### [WORK INSTRUCTIONS]
Each entry should be repeated exactly. Its pictures should not be.
[[ RECORDS PROVIDED, beginning ]]
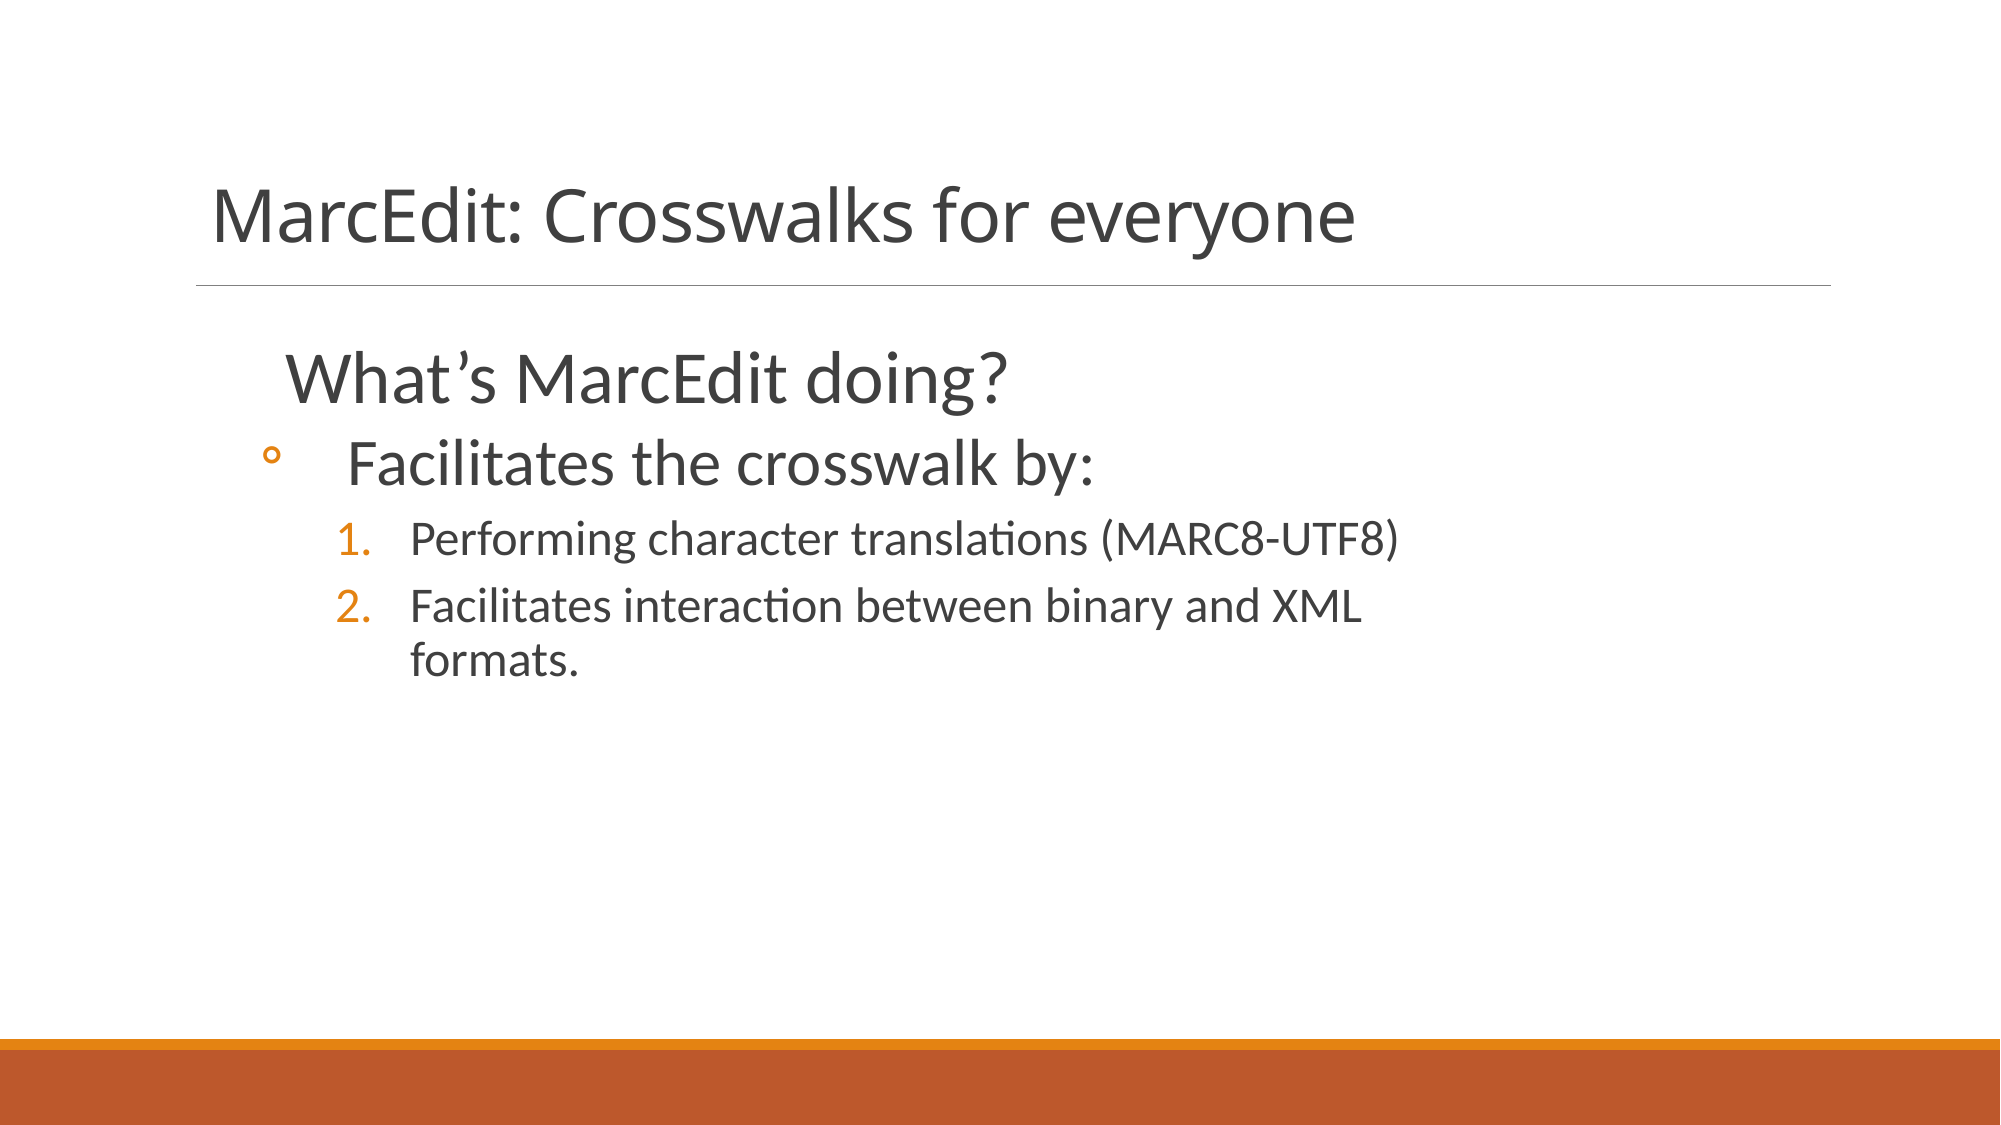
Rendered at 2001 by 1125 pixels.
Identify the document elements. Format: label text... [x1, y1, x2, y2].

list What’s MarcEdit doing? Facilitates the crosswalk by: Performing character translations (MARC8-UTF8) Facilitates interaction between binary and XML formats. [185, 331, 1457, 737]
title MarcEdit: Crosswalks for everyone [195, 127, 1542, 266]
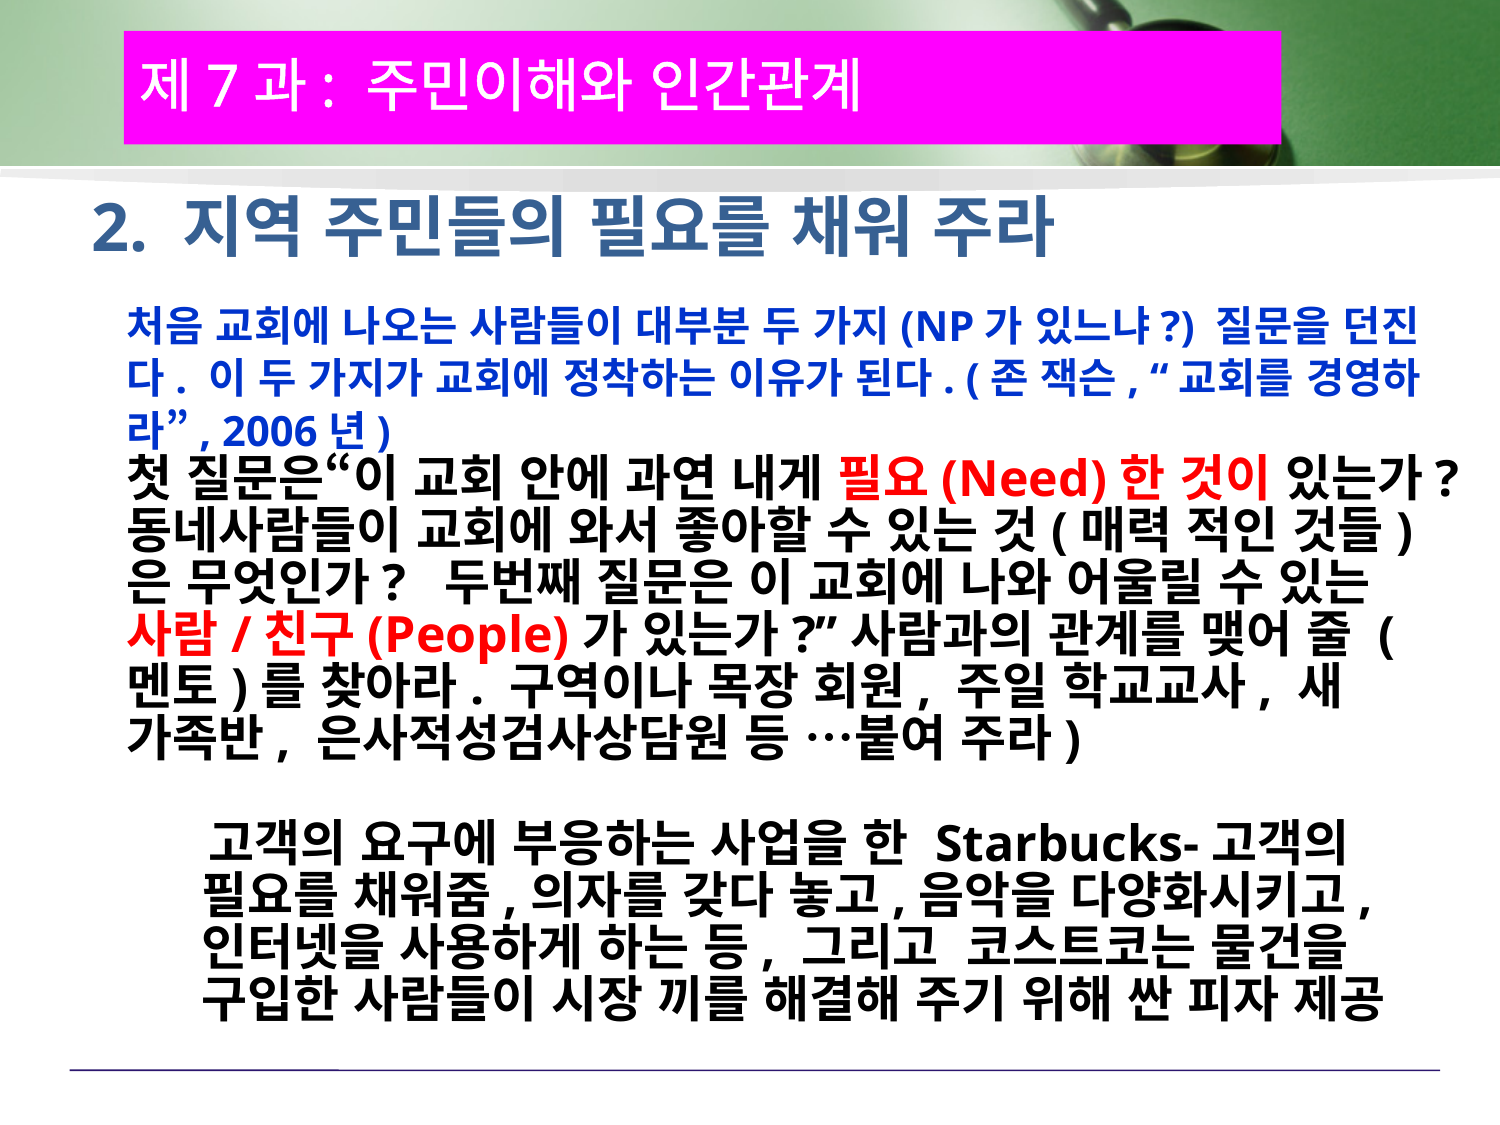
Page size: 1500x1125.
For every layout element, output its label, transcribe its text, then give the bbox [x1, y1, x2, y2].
[[ RECORDS PROVIDED, end ]]
### [ANSWER AREA]
Rendered at 2001 by 1125 pixels.
Identify the document elements. Format: label text... [x1, y1, x2, y2].

list What’s MarcEdit doing? Facilitates the crosswalk by: Performing character translations (MARC8-UTF8) Facilitates interaction between binary and XML formats. [185, 331, 1457, 737]
title MarcEdit: Crosswalks for everyone [195, 127, 1542, 266]
Page size: 1500x1125.
For every layout element, output its label, transcribe its text, then give the bbox [x1, y1, x2, y2].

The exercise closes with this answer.